At checkout, the cashier immediately asked me if I was a Prime member and then prompted me to open the Amazon app and find a code for him to scan (it took three taps and five seconds). Once my code had been scanned, the cashier asked if I wanted to pay using the primary card on my Amazon account, noted the purchase would be immediately reflected on the Amazon app, and that I had received a Prime discount on the cat toy. And that was it. Ten seconds, max.
Now that, dear readers, is an omnichannel experience. No, this store does not have frictionless checkout a-la Amazon Go, and, apart from some search and pricing kiosks, the location is decidedly low-fi (more on that later). But that checkout experience seamlessly blends Amazon’s digital and physical operations, and allows them to maintain individual consumer data across channels.
Amazon 4-Star both feeds and is fed by Amazon’s omnichannel might. It gives Amazon’s digital customers a physical presence to engage Amazon’s largely digital operation. Indeed, 4-Star is a touchpoint for customers, even those who will never shop there, as it includes a return center to package and process returned purchases from the website, and there is a pickup locker located across the street.
This has long been a priority for Amazon--giving their digital customers IRL locations to conveniently pick up and return their goods--heck, we even wrote a blog about this a couple of years ago.

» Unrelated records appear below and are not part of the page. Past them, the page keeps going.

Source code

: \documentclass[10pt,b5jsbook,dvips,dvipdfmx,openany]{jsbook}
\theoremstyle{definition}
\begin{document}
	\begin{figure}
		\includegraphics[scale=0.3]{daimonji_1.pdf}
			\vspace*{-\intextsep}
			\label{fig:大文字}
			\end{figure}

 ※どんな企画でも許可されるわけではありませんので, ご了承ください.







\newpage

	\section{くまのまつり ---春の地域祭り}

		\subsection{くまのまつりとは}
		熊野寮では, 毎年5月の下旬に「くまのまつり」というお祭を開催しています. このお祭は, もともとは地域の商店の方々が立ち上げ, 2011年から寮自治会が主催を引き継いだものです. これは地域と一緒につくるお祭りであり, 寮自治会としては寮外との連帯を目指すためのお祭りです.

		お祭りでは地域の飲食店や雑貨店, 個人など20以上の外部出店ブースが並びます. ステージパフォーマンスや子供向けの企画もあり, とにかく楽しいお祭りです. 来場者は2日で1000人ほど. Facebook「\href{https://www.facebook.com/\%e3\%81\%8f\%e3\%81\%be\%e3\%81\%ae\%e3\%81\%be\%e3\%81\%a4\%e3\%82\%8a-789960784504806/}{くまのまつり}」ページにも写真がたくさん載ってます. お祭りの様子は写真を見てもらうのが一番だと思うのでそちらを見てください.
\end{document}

Back then, they were relying on places like Kohls and 7-Eleven to house these lockers and return centers, but as they expand their physical presence, they can keep these touchpoints in-house.
Amazon 4-Star is not about quickly generating new revenue streams (they are not expanding rapidly enough for that), but rather about making sure they get this omnichannel venture right--that they find the proper balance between their digital might and their growing physical presence. It is just one part of a broader ecosystem built around deep data, logistics, brand synergy, and accessibility. And none of that is possible without market research.